Ik werd net uitgenodigd door een goede ouwe vriend om zijn 60e verjaardag mee te vieren. Hij pakt het groots aan. Hij blijkt wel 20 goede vrienden te hebben. Het Idee is om met deze kudde oude Witte mannen een huis te huren en ons een werkend te buiten te gaan aan drank en hompen vlees van de BBQ. Nog niet zolang geleden zou ik hier verschrikkelijk nerveus van zijn geworden. Want dit lijkt wel een hele grove inbreuk te worden op de leefstijl die ik mij heb aangemeten om niet al te veel last van mijn Parkinson te hebben.
Ik ben namelijk vegetariër, doe aan intermittend fasting, heb alcohol een heel hele rits andere ‘voedingsmiddelen’ de toegang tot mijn lijf ontzegd, eet bij voorkeur bio…. De lijst is lang, heel erg lang.
Ik kan wel raden hoe dit gezelschap Neanderthalers voor een weekend hier op gaat reageren. In de app zie ik namelijk hele primitieve taal langskomen. Enkele voorbeelden;
Weet iemand hoe lang het duurt om een varken/koe/paard heel te koken?

—————

— Schriftelijke opdracht —
Welke verjaardag viert de goede oude vriend volgens de leestekst? De lijst die volgt, komt uit een andere bron.

— Aangeleverde gegevens —
—————

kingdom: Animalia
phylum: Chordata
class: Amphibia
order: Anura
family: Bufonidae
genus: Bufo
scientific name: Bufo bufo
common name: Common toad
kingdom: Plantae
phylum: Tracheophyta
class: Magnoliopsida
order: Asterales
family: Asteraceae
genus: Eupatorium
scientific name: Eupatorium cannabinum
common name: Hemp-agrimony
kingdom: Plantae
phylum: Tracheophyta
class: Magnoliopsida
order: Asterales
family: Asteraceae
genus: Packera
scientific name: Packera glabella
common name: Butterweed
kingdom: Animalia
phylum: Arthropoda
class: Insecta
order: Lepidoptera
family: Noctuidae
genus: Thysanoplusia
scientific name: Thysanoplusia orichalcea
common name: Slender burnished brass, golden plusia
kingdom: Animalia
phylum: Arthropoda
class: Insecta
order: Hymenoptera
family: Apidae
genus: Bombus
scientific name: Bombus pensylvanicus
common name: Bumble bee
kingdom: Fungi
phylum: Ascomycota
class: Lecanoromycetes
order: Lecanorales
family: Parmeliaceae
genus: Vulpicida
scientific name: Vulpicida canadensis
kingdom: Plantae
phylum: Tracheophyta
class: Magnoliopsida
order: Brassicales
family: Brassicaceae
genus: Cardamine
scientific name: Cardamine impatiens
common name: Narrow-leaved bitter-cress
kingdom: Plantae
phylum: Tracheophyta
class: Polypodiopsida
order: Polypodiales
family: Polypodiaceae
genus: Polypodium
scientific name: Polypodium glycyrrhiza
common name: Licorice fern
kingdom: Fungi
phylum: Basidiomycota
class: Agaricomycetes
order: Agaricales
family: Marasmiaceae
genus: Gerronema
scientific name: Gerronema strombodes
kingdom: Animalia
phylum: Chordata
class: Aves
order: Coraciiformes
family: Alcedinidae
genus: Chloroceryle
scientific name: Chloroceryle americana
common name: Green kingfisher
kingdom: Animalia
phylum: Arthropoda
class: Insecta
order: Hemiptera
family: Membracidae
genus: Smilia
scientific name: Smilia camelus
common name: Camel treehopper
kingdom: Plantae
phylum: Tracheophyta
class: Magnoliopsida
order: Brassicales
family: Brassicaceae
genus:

—————

— Resultaat oefening —
Zijn 60e verjaardag.